Figure 2. PCoA diagram for axes 1 and 2. (a) Each point represents a surveyed zone within a site for a given year. Zones from the same site and year are connected by an arrow pointing from the unfertilized zone (P4B, Z0) to the fertilized zone (P3B, ZF). (b) Indicative and nitrophilous species (in bold) are labeled at their respective positions.
ANOVA results confirmed these patterns (Figure 3 and Figure 4). Fertilization significantly affected all indicators; it reduced species richness, the number of habitat-indicative species (NB.Ind), and the proportion of dicots (%Dicots), while increasing the Ellenberg N index (N-Ellenberg) and the cover of nitrophilous species (%Nitrophilous). The INDVAL analysis revealed that seven species were significantly associated with the absence of fertilization. Among these, Plantago lanceolata, Avenula pubescens, and Prunella vulgaris were most strongly affected by fertilization (Table 2). Only P. vulgaris was never observed in ZF, although it was also relatively rare in Z0 (occurring in 7 plots across 5 sites). Species significantly associated with ZF were four grass species, which were also present, albeit at lower abundance, in Z0. Three of them, i.e., Alopecurus pratensis, Poa trivialis, and Phleum prantense, are included in the species list for the computation of the nitrophilous species cover (Table A1). Several indicators also exhibited significant interannual variation, particularly species richness (p = 0.009) and %Dicots (p < 0.001). The magnitude of the year effect was comparable to, or even greater than, that of fertilization. Both species richness and %Dicots tended to decrease over the four-year period, even in the absence of fertilization. NB.Ind showed a similar but less pronounced decline (p = 0.044). No significant interaction between fertilization and year was detected for any indicator, indicating that the effect of fertilization was consistent across years.
Figure 3. Boxplots and ANOVA results for (a) species richness, (b) N-Ellenberg index, and (c) dry matter yield (DMY). The line and diamond within each box represent the median and mean, respectively. Lower and upper hinges correspond to the first and third quartiles. Whiskers extend to the largest/smallest value within 1.5 × IQR from the hinge; values beyond this range are plotted individually using dots. Z0 and ZF are Unfertilized and Fertilized zones, respectively.
Figure 4. Boxplots and ANOVA results for (a) number of habitat-indicative species (NB.Ind), (b) %Dicots, and (c) %Nitrophilous species. The line and diamond within each box represent the median and mean, respectively. Lower and upper hinges correspond to the first and third quartiles. Whiskers extend to the largest/smallest value within 1.5 × IQR from the hinge; values beyond this range are plotted individually using dots. Along the y-axis, shaded boxes indicate the range and thresholds used for conservation status evaluation (see Table 1). Z0 and ZF are Unfertilized and Fertilized zones, respectively.

Entries supplied »

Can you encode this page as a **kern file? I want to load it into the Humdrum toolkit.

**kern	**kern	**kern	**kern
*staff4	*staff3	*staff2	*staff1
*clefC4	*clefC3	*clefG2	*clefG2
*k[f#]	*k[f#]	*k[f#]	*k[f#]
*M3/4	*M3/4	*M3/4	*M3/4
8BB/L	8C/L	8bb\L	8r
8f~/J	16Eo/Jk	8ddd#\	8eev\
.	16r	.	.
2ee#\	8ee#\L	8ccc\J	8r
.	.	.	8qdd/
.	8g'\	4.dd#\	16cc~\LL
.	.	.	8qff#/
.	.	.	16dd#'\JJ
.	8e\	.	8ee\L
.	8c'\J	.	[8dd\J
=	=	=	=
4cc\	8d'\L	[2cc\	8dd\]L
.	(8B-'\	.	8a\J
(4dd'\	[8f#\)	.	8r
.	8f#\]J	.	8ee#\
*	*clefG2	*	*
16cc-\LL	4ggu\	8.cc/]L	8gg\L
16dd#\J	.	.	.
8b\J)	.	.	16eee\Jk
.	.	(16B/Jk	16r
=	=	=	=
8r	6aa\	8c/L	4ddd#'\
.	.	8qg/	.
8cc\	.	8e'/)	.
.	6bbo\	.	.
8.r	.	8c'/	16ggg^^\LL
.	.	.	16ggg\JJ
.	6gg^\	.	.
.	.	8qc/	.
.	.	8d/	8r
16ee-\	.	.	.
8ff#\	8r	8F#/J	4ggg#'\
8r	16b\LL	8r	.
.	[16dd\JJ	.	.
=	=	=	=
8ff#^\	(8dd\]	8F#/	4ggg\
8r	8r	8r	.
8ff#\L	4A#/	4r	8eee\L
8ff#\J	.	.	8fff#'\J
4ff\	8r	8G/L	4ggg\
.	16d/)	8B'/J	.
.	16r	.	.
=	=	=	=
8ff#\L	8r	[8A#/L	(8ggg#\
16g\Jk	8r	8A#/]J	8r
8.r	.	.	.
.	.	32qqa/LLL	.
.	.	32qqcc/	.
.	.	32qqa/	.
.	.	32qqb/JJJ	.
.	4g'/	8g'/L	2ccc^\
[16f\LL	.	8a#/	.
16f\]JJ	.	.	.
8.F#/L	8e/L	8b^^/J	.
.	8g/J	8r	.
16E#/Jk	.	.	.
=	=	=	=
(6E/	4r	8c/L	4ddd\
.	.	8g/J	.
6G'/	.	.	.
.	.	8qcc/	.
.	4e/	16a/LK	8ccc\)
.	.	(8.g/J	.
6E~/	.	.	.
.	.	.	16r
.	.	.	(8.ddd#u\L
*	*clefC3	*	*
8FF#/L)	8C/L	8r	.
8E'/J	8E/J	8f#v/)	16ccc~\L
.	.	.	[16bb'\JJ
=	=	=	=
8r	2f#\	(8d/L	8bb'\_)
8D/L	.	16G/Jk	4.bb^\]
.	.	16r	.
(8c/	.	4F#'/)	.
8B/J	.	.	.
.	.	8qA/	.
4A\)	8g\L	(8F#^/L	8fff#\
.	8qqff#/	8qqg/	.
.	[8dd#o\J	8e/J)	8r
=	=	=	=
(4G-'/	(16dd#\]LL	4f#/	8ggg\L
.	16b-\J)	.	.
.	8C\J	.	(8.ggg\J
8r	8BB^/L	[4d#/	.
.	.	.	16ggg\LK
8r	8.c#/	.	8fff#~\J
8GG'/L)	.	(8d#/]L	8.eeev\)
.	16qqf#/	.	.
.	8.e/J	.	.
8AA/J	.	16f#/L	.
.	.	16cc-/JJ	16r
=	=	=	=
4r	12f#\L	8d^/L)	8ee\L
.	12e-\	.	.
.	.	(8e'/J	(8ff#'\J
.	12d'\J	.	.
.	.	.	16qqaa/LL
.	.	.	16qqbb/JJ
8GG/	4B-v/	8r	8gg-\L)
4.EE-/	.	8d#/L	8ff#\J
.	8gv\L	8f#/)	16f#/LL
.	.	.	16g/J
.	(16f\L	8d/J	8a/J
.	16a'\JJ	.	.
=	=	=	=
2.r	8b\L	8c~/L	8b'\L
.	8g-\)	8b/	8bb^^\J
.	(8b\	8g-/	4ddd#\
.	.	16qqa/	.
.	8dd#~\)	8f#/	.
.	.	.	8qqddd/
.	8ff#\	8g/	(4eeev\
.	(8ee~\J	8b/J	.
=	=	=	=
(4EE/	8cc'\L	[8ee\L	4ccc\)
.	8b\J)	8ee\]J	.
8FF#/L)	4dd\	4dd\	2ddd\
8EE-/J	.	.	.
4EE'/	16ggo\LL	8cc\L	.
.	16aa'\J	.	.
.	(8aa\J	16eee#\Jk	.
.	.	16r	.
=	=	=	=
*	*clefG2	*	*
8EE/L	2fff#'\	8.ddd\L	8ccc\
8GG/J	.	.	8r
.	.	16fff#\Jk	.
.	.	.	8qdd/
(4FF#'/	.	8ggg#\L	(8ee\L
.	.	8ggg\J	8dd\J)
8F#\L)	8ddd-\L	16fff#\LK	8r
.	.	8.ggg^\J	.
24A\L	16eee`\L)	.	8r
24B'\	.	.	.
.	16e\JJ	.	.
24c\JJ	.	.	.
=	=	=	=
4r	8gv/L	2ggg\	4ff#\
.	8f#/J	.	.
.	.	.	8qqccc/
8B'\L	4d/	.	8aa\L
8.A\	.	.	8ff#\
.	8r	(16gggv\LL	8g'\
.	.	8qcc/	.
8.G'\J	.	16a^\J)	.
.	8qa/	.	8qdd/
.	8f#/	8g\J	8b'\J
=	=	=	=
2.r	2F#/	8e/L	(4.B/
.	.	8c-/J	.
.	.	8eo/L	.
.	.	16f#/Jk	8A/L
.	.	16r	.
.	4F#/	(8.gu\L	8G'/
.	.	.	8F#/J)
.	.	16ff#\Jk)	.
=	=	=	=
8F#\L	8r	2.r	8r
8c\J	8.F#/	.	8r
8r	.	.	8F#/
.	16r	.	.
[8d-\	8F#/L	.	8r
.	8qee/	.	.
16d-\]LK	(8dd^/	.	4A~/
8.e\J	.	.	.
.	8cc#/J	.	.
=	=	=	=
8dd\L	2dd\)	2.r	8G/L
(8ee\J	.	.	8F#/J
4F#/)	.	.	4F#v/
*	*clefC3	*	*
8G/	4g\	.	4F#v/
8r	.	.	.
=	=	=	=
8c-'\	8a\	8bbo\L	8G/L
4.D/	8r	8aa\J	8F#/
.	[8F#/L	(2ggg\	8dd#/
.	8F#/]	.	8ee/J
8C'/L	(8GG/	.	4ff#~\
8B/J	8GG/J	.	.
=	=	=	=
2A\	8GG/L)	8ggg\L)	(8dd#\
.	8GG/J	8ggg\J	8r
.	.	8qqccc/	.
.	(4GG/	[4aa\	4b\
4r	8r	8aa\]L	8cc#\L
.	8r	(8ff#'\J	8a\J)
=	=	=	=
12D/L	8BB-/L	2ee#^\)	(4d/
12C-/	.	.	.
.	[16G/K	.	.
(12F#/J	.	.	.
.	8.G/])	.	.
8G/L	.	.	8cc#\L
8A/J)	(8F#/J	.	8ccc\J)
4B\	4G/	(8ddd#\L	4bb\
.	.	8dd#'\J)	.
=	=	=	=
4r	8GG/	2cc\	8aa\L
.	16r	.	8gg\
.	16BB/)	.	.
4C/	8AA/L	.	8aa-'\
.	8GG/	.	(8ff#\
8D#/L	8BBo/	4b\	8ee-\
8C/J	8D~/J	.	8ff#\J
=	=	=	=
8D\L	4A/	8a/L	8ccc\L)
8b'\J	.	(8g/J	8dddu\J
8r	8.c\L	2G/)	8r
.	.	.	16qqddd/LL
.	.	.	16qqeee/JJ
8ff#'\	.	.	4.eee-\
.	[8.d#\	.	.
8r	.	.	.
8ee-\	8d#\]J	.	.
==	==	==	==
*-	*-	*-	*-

Exercise instructions »
Transcribe the stretch from "Figure 2. PCoA" through "their respective positions." in the grassland fertilization excerpt. The data were drawn from a different source than the text.

Solved exercise »
Figure 2. PCoA diagram for axes 1 and 2. (a) Each point represents a surveyed zone within a site for a given year. Zones from the same site and year are connected by an arrow pointing from the unfertilized zone (P4B, Z0) to the fertilized zone (P3B, ZF). (b) Indicative and nitrophilous species (in bold) are labeled at their respective positions.